Tutto questo richiede un notevole sforzo e la consapevolezza che il traguardo non sarà mai, davvero, raggiunto. È però un cammino che bisogna intraprendere: l’alternativa è affidarci a quei finti sapienti che, anziché mostrare la fragilità e le contraddizioni del processo cognitivo, offrono al pubblico un senso di sicurezza e di infallibilità. Che certo rassicura, ma è aleatorio: è flatus vocis votato all’audience.
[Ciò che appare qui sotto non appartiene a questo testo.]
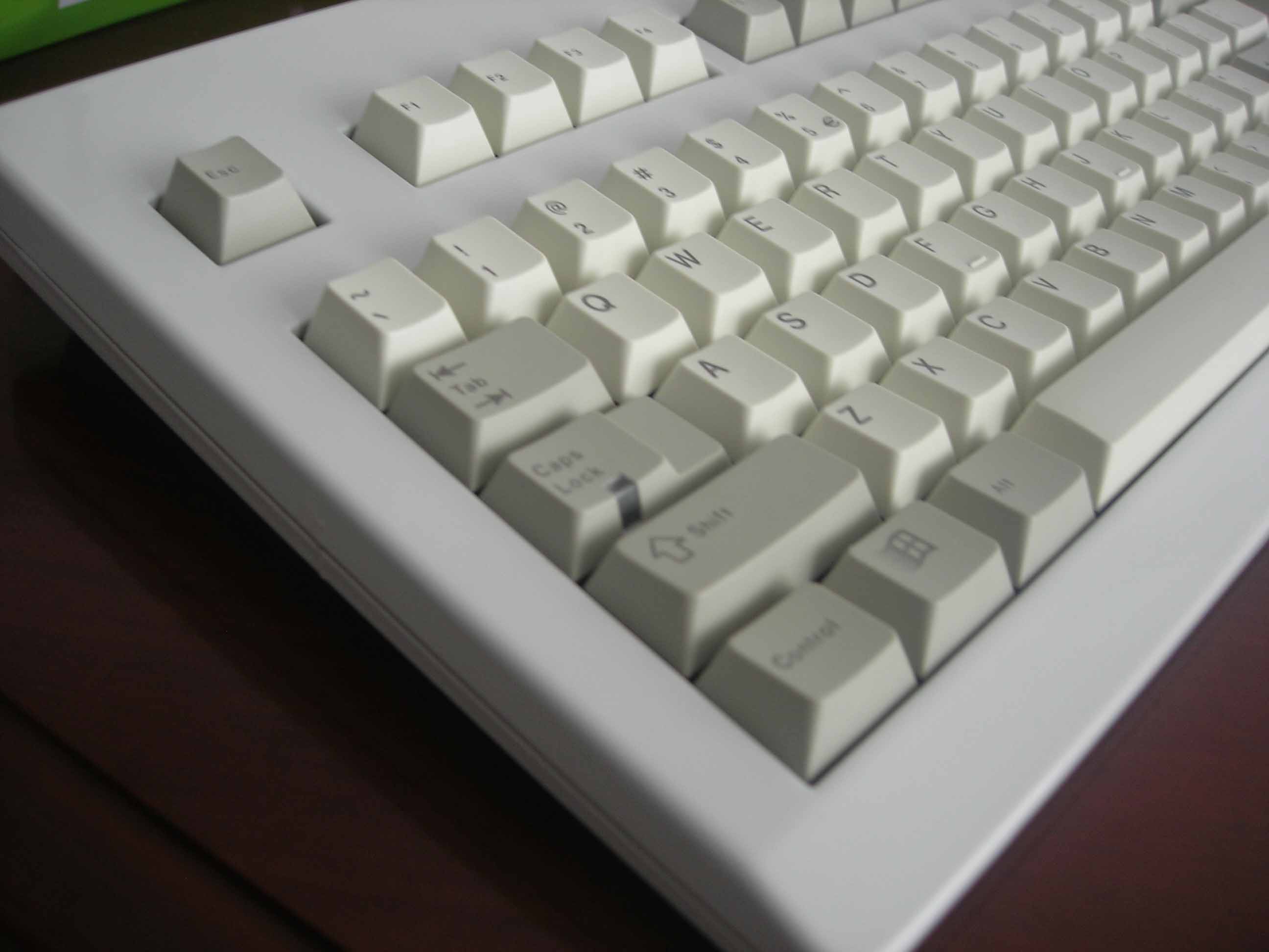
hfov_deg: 49.0
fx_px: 1393
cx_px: 634
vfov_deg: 37.7
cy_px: 476
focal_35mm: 38
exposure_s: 1/15.5
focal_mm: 7.8
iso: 64
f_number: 2.8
DuFer cita la protagonista di Kill Bill, Beatrix Kiddo, che nonostante i soprusi del maestro Pai Mei insiste per diventarne allieva: oggi si tende invece a voltare la faccia all’idolo che afferma qualcosa di appena diverso dalle proprie aspettative: «Questa è la condanna dello zombie odierno: chiudere per sempre la porta al dubbio per aprirsi a un mondo nel quale troverà senza alcuna fatica, senza spigoli di sorta, la voce accomodante che lo fa sentire al sicuro e che trasforma l’ignoto in una serie di problemi circoscritti, fornendo le risposte che già, in cuor suo, credeva vere e preferibili.»

L’Autore cerca una soluzione a questo stato di cose in un atteggiamento specifico, che definisce intraprudenza, e che consiste in un equilibrio tra un’eccessiva convinzione intorno a un’idea e tra un esagerato esercizio del dubbio, che vanifica ogni azione. Ignorare i problemi non agendo è «un modo autodistruttivo di vivere», perché rende inutile il dolore provato: bisogna esporsi a piccoli passi, provare il disagio dell’imbarazzo e prepararsi così ai dolori più grandi.

In chiusura, DuFer riprende due filosofi stoici, Marco Aurelio e Seneca, e indica in loro un esempio positivo per uscire dallo status di zombie, per riconoscere l’inevitabilità della morte e tornare a «vivere con intenzione» e attiva presenza.